Entscheidend ist für uns deswegen eher die Frage, ob die Verbrechen eines Evangelikalen von irgendwelchen evangelikalen Organisationen oder Kirchen gefordert, gefördert oder gut geheißen wurden.

2. Friedlicher Protest

Drei Dinge seien vorneweg gesagt:

1. Ich halte Abtreibung für die Tötung eines unschuldigen Menschen und die massenhafte Abtreibung weltweit ebenso wie in Deutschland – allein schon aufgrund der Zahl beendeter Leben – für das größte Menschenrechtsproblem der Gegenwart. Die meisten Christen haben sich viel zu sehr daran gewöhnt und vielleicht werden uns einmal unsere Enkel fragen, wie wir angesichts dieser Katastrophe nur so angepasst in unserer Gesellschaft leben konnten, statt täglich friedlich auf das Problem hinzuweisen und unsere Meinungs- und Pressefreiheit zu nutzen, um die Gewissen der Menschen aufzurütteln.

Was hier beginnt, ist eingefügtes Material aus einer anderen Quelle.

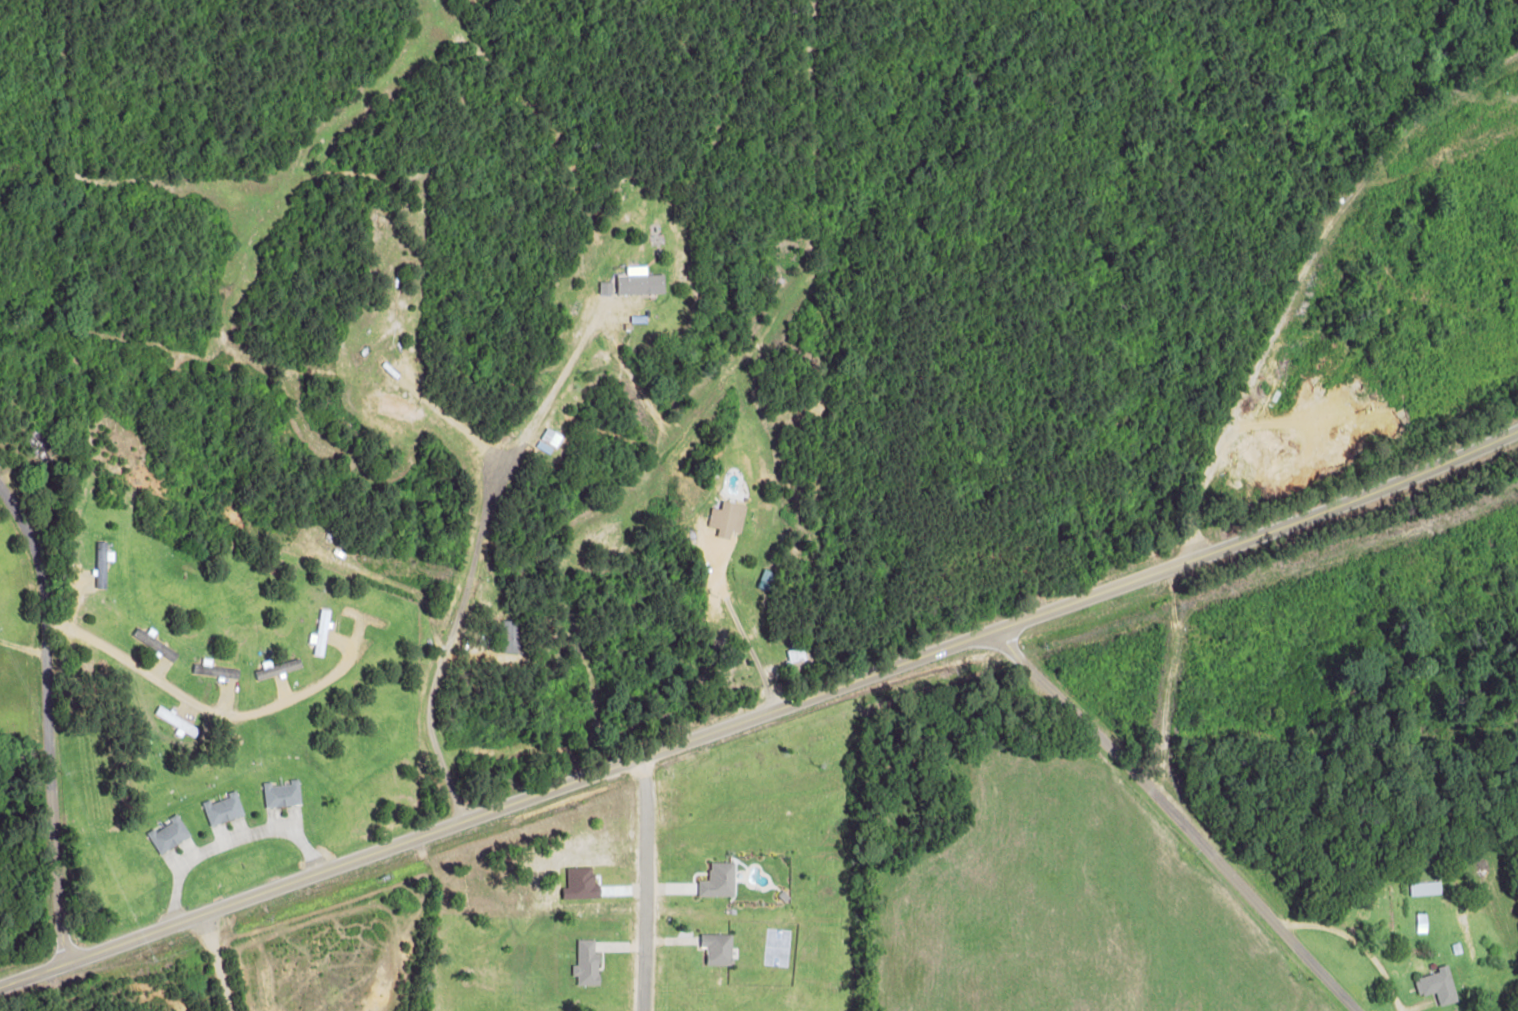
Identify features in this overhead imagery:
building: (641, 284)
building: (725, 519)
building: (101, 565)
building: (321, 632)
building: (510, 635)
building: (274, 669)
building: (215, 670)
road: (761, 716)
road: (52, 719)
building: (176, 720)
building: (282, 793)
building: (223, 808)
road: (1166, 818)
building: (168, 833)
building: (718, 880)
building: (1425, 887)
building: (1422, 922)
building: (718, 948)
building: (587, 962)
building: (1439, 985)

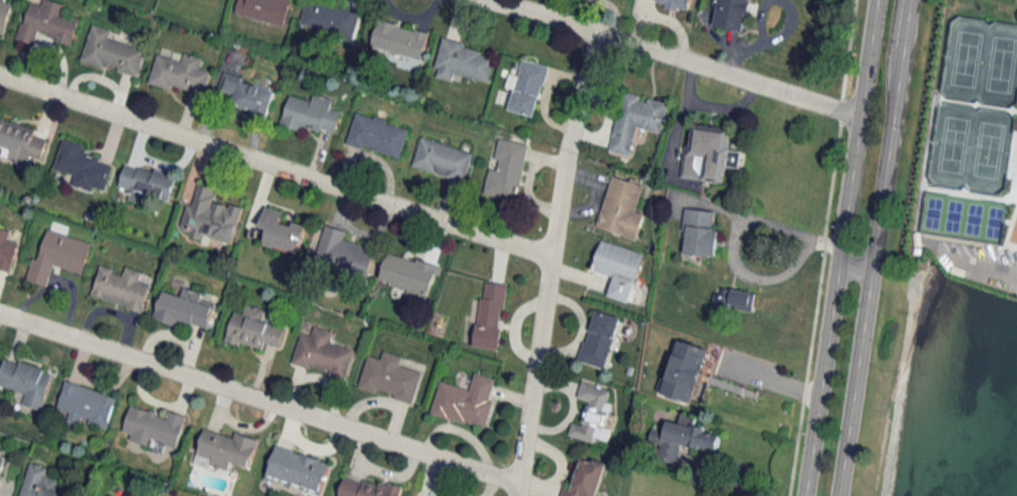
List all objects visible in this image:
building: (673, 3)
building: (264, 10)
building: (4, 13)
building: (731, 14)
building: (330, 19)
road: (872, 21)
building: (48, 22)
road: (905, 23)
building: (399, 39)
road: (844, 48)
building: (112, 53)
road: (677, 55)
building: (463, 62)
building: (181, 73)
building: (527, 87)
building: (248, 94)
park: (956, 97)
park: (988, 102)
road: (837, 108)
park: (1012, 110)
building: (311, 113)
building: (636, 120)
building: (377, 135)
building: (20, 141)
building: (709, 153)
building: (443, 159)
road: (274, 163)
building: (82, 166)
building: (507, 170)
building: (146, 183)
park: (944, 189)
park: (975, 193)
park: (1006, 199)
building: (621, 208)
building: (211, 216)
road: (753, 219)
building: (281, 232)
building: (699, 233)
building: (7, 250)
building: (59, 255)
building: (343, 255)
road: (547, 261)
road: (985, 267)
building: (619, 268)
road: (835, 268)
road: (852, 270)
road: (869, 271)
building: (409, 274)
building: (120, 288)
building: (733, 298)
road: (814, 308)
building: (184, 309)
building: (491, 315)
building: (254, 329)
building: (599, 339)
building: (322, 353)
building: (683, 370)
building: (390, 377)
building: (26, 381)
road: (258, 400)
building: (466, 401)
building: (86, 405)
building: (592, 413)
building: (153, 428)
building: (681, 439)
building: (225, 450)
building: (1, 464)
building: (297, 469)
building: (586, 479)
building: (39, 482)
building: (365, 488)

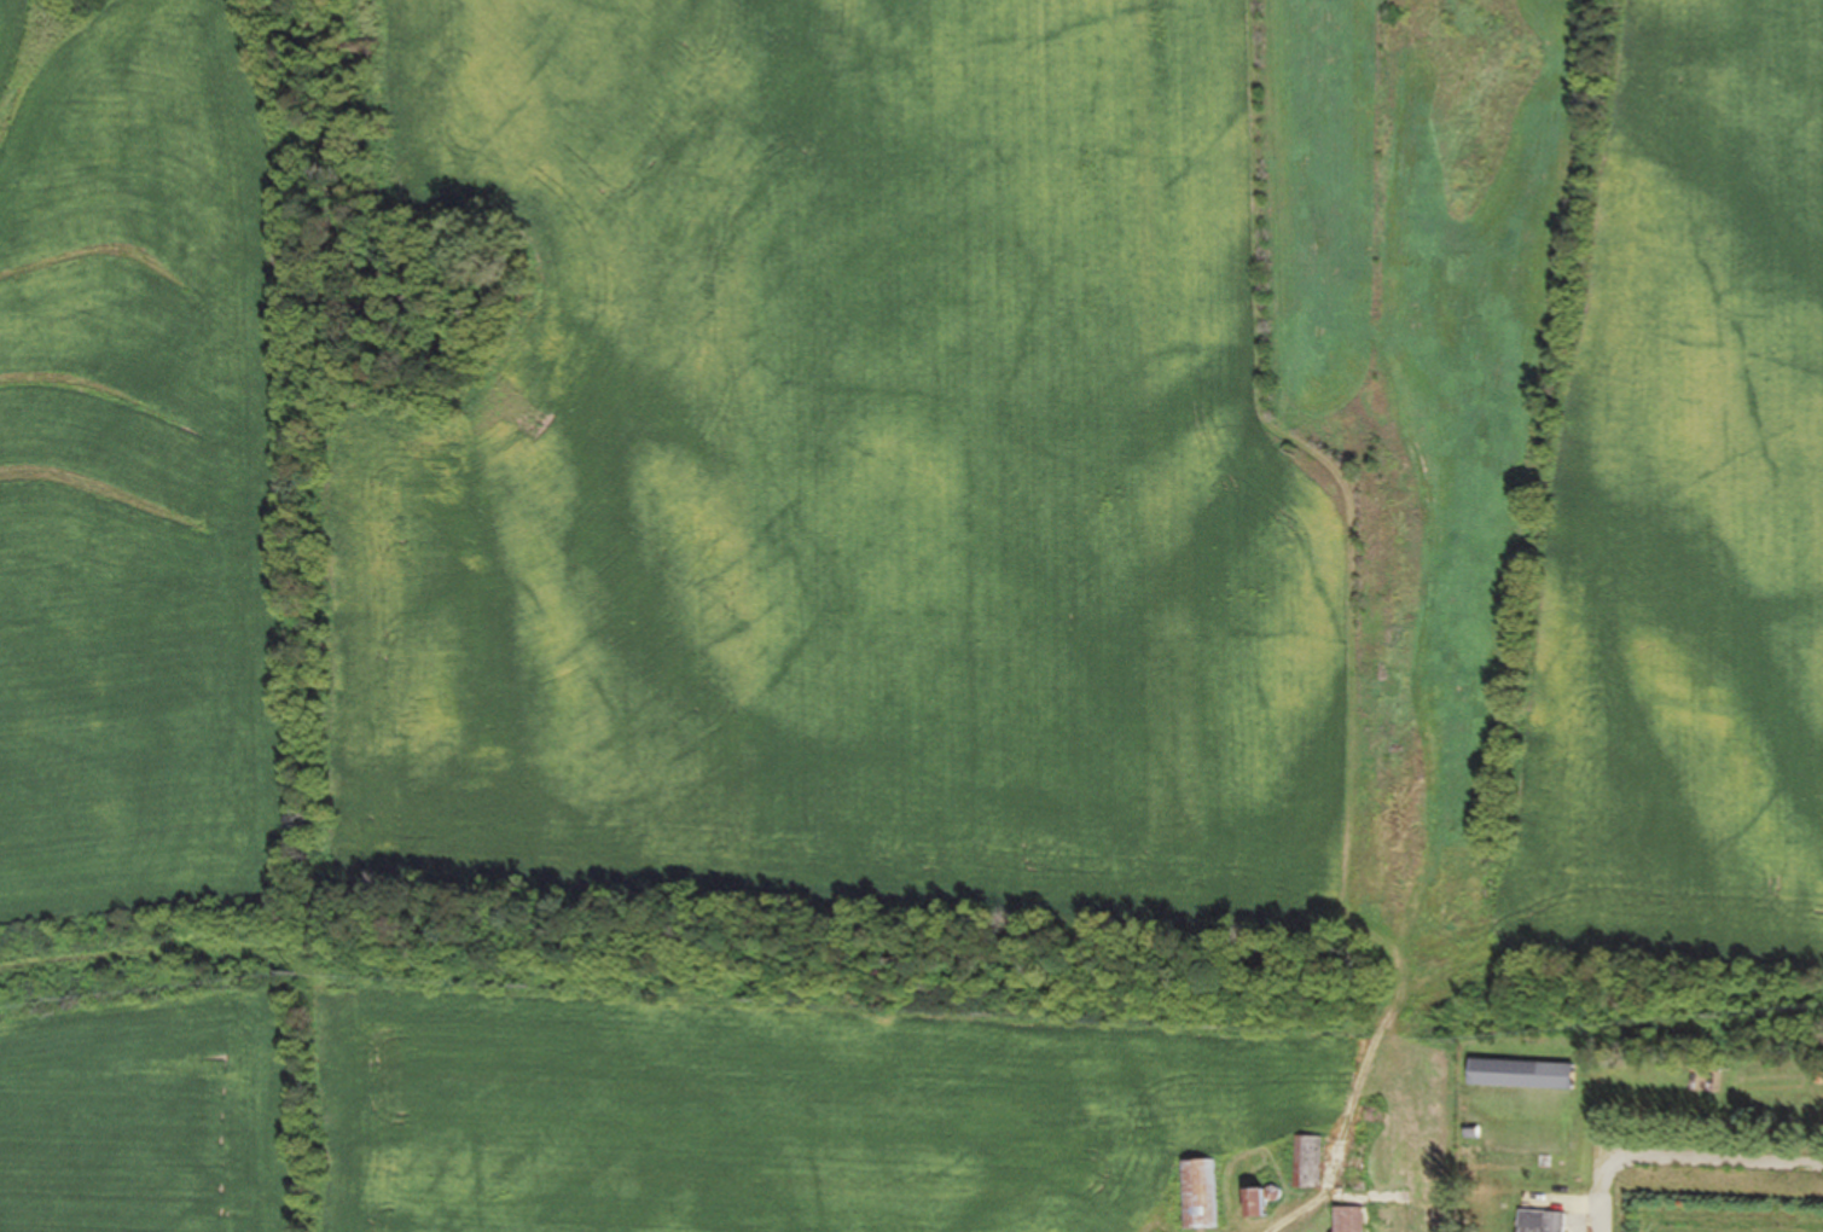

2. So sehr evangelikale (und viele andere) Christen unter den täglichen Abtreibungen in Deutschland leiden, die sie als unsägliche Gewalt gegen Unschuldige empfinden, dürfen und wollen sie das Recht doch nicht selbst in die Hand nehmen und Gewalt gegen die Beteiligten verüben. Zum Glück haben das ungezählte christliche (auch evangelikale) Lebensrechtsorganisationen, Kirchen und nationale Zusammenschlüsse immer wieder durch offizielle Erklärungen beteuert. Jedes friedliche und legale Mittel sollte genutzt werden, um das Problembewusstsein am Leben zu erhalten. Und Christen sollten dafür beten, dass unser Volk wieder das Leben und die Kinder stärker lieben und eine dementsprechende Regierung und Gesetzgebung bekommt. Zudem sollten sie immer und immer wieder verkündigen, dass Gott jedem Menschen vergibt, ganz gleich, was er getan hat, wenn er sich in Buße und Umkehr auf das Opfer Jesu Christi beruft. Aber wie gesagt: Gewalt gegen Menschen und Sachen ist kein gottgewolltes Mittel zur Veränderung unserer Gesellschaft und Gewalt gegen Geborene ist kein Mittel gegen die Gewalt an Ungeborenen.